Sunscreen has a list of adverse effects including allergies (courtesy of the chemicals) but the most common problem we see is the aggravation of acne. Almost all chemical sunscreens dissolve in an oily base and are lipophilic, they carry an oily base themselves. This can aggravate acne in an acne-prone individual. In fact, two incredible papers by Dr OH Mills Jr and Dr AM Kligman have noted that in the presence of UV light, sunscreens cause acne.

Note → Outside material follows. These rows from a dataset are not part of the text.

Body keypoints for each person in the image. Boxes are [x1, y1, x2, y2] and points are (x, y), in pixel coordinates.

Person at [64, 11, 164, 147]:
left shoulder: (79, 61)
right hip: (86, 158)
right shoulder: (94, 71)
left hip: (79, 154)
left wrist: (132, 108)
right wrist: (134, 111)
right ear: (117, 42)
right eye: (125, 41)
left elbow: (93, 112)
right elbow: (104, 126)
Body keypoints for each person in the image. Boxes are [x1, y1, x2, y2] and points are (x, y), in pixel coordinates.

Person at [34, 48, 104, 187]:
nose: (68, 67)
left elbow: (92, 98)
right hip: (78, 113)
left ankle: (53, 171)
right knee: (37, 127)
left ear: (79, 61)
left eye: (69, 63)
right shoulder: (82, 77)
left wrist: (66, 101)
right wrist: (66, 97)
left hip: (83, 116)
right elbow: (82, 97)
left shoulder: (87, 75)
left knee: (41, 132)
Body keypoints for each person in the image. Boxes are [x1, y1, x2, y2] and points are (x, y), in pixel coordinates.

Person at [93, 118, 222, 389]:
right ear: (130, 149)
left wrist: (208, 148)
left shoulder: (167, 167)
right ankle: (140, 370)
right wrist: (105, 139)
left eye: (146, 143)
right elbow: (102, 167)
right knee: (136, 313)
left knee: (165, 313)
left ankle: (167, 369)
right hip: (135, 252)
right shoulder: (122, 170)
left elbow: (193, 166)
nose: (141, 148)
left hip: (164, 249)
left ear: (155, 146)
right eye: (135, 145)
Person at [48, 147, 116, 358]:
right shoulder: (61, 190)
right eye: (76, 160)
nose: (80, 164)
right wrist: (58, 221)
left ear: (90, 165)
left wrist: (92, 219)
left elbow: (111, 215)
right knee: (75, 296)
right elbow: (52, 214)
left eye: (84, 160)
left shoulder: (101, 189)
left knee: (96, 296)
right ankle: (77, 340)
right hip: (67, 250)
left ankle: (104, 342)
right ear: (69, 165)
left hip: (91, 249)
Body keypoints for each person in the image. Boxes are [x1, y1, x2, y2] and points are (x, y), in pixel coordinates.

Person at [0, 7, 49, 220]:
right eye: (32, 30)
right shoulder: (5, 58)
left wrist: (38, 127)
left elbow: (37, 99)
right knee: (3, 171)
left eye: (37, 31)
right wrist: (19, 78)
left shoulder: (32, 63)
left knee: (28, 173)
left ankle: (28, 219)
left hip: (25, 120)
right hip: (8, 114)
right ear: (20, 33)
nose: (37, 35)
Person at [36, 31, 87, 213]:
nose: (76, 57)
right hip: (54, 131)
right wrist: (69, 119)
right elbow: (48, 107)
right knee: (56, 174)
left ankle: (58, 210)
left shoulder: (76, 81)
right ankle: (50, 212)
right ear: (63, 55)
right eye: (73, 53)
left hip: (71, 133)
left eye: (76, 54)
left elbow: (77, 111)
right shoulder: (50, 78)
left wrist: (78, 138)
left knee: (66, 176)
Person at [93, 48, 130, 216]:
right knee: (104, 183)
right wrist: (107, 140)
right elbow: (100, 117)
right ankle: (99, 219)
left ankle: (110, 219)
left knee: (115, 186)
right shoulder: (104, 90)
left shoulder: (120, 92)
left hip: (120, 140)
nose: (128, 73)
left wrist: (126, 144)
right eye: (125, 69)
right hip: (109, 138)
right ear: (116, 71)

We had published two papers noting a worsening of acne in summers where we had alluded to sunscreens as a cause and a major pharma company in India used the paper to market a sunscreen! Most women with acne that persists beyond 25 years regularly use moisturisers and sunscreens. They get multiple courses of antibiotics, retinoids, topical agents and treatments, which drain their time and financial resources.

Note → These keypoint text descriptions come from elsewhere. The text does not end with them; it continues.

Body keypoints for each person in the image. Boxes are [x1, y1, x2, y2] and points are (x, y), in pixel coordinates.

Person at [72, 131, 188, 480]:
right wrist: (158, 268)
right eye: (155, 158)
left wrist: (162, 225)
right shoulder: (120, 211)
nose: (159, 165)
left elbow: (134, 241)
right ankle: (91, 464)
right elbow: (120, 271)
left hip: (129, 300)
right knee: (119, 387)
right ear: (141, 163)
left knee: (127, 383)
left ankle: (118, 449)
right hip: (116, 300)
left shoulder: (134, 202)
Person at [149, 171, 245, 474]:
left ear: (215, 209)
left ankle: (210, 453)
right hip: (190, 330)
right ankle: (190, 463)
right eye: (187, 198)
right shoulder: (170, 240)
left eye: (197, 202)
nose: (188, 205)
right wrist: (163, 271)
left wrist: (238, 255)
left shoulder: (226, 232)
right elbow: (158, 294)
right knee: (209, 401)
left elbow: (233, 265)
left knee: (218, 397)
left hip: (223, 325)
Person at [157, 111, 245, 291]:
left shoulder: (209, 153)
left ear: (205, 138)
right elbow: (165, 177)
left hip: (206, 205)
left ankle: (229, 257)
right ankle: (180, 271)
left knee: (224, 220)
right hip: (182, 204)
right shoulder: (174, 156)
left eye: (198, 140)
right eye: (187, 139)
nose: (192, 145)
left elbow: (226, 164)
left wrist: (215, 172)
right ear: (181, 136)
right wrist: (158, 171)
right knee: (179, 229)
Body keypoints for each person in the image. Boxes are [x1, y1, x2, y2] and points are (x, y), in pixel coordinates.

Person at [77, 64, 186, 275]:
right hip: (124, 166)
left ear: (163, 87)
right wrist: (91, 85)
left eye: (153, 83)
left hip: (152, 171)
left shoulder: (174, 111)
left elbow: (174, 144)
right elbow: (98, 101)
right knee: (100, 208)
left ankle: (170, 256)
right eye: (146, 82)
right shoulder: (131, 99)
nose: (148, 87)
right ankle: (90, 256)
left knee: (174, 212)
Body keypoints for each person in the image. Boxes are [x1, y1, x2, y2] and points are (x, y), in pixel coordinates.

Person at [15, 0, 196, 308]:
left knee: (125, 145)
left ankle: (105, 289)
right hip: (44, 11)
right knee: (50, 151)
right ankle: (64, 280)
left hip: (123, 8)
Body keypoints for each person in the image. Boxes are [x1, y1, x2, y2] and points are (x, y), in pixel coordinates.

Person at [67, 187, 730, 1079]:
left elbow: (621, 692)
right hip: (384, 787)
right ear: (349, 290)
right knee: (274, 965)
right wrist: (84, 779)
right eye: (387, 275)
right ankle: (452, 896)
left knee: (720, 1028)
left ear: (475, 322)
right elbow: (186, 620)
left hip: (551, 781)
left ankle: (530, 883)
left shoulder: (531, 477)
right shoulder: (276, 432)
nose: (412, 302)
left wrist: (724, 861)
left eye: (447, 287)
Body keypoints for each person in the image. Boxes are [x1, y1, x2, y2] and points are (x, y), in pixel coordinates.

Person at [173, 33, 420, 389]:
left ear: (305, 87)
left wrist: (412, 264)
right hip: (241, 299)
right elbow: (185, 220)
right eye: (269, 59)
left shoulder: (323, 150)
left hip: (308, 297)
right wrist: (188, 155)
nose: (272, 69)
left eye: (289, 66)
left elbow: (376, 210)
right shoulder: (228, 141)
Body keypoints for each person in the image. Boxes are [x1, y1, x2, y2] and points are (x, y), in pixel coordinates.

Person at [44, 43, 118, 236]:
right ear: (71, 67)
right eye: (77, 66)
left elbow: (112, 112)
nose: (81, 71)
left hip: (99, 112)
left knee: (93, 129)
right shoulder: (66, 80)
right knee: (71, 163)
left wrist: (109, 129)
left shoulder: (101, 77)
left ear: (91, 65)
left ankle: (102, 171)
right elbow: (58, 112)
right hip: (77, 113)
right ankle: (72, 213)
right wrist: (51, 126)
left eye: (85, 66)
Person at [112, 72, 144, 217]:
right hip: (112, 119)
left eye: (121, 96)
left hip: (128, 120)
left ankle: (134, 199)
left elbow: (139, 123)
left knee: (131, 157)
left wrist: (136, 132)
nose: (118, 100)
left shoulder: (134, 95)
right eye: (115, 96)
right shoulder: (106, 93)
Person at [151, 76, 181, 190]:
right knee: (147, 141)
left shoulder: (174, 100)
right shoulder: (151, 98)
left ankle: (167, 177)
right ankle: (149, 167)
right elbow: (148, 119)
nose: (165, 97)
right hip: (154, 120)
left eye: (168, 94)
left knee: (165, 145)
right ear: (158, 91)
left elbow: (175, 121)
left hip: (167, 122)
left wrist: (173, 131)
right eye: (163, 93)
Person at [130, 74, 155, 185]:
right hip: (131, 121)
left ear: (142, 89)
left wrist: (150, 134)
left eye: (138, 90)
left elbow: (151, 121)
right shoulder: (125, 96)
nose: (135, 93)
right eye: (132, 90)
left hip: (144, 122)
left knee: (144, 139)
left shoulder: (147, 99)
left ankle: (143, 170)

If one needs to wear sunscreen and has acne-prone skin, a microfine physical sunscreen or a matte finish causes less acne and is less “oily”. In fact, there are a few “toned” sunscreens that have physical agents to protect the skin against visible light in addition to UVB and UVA and would be a sensible choice amongst the countless sunscreens.
There are many measures that can be adopted to avoid sun damage, but for a large majority of readers who do not labour under the sun all day, it does not make any sense to spend on an expensive chemical sunblock that will definitely not make you fair and also cause acne.
The author is a professor of dermatology at RML Hospital, New Delhi. Views are personal.